Après une longue période de préparation, le projet de loi sur la fin de vie est enfin arrivé à l’Assemblée nationale pour une première lecture ce lundi. Pendant deux semaines, les députés discuteront d’une proposition visant à autoriser, pour la première fois en France, une « aide à mourir » pour certains patients. Cette initiative, portée par Emmanuel Macron, vise à instaurer un « modèle français de la fin de vie », permettant à certains malades de recevoir une substance létale, sous des conditions strictes.
Les conditions pour bénéficier de l’aide à mourir
Dans sa version initiale, le texte stipule que pour être éligible à cette aide, le patient doit être atteint d’une « affection grave et incurable engageant son pronostic vital à court ou moyen terme », être majeur, capable de manifester sa volonté de manière libre et éclairée, et souffrir de douleurs réfractaires aux traitements ou insupportables. Cependant, des modifications apportées par la commission spéciale ont créé des tensions.
Changements controversés et réactions mitigées
L’un des changements majeurs est le remplacement du critère « pronostic vital engagé à court ou moyen terme » par « phase avancée ou terminale », élargissant ainsi le nombre de bénéficiaires potentiels. Ce changement a été salué par l’Association pour le droit de mourir dans la dignité (ADMD) et Olivier Falorni, rapporteur du texte, mais combattu par la ministre de la Santé Catherine Vautrin, qui a déposé des amendements pour revenir à la formulation initiale.

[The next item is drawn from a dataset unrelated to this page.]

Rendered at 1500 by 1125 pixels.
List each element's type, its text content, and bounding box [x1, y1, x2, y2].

Un autre point de friction concerne les directives anticipées. Un amendement permet désormais aux patients de préciser le type d’accompagnement souhaité en cas de perte de conscience irréversible, ce qui a suscité des inquiétudes quant à la cohérence avec l’exigence de manifester sa volonté de manière libre et éclairée.

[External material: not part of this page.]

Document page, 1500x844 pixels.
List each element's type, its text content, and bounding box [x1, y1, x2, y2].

Administration de la substance létale : qui est responsable ?
La question de l’administration de la substance létale est également source de débat. Initialement, le texte prévoyait que les patients s’administrent eux-mêmes la substance, sauf incapacité. Un amendement propose désormais que les patients puissent choisir librement de déléguer cette tâche à un tiers. Cette modification a renforcé l’opposition au texte de la part de certains groupes religieux et organisations de soignants, qui estiment que cela ouvre « la boîte de Pandore ».
Renforcement des soins palliatifs et soutien partiel de l’Assemblée
En parallèle, le texte prévoit un renforcement des soins palliatifs, une mesure soutenue par de nombreux députés de tous bords politiques. Thomas Ménagé, du Rassemblement National, a indiqué qu’il pourrait soutenir le texte à condition que l’aide à mourir ne soit pas un substitut à des soins palliatifs de qualité.
Malgré l’hostilité dominante à droite et à l’extrême droite, le projet de loi bénéficie d’un soutien significatif à gauche et au sein du camp présidentiel, bien que le sujet transcende les clivages politiques habituels. Certains députés, notamment de La France Insoumise, voient dans ce débat une lutte des classes, soulignant les inégalités entre ceux qui peuvent se permettre de se rendre à l’étranger pour bénéficier d’une aide à mourir et ceux qui ne le peuvent pas.
Un débat de société aux implications profondes
Le débat autour de ce projet de loi dépasse les divisions politiques traditionnelles et soulève des questions éthiques et sociales profondes. Les discussions parlementaires devraient permettre de préciser les termes du texte et d’aboutir à un compromis acceptable pour toutes les parties concernées.
La première lecture à l’Assemblée nationale durera deux semaines, mais la discussion parlementaire pourrait s’étendre sur un an et demi. Le gouvernement vise une application de la loi avant la fin du quinquennat, promettant ainsi une évolution majeure dans la législation française sur la fin de vie.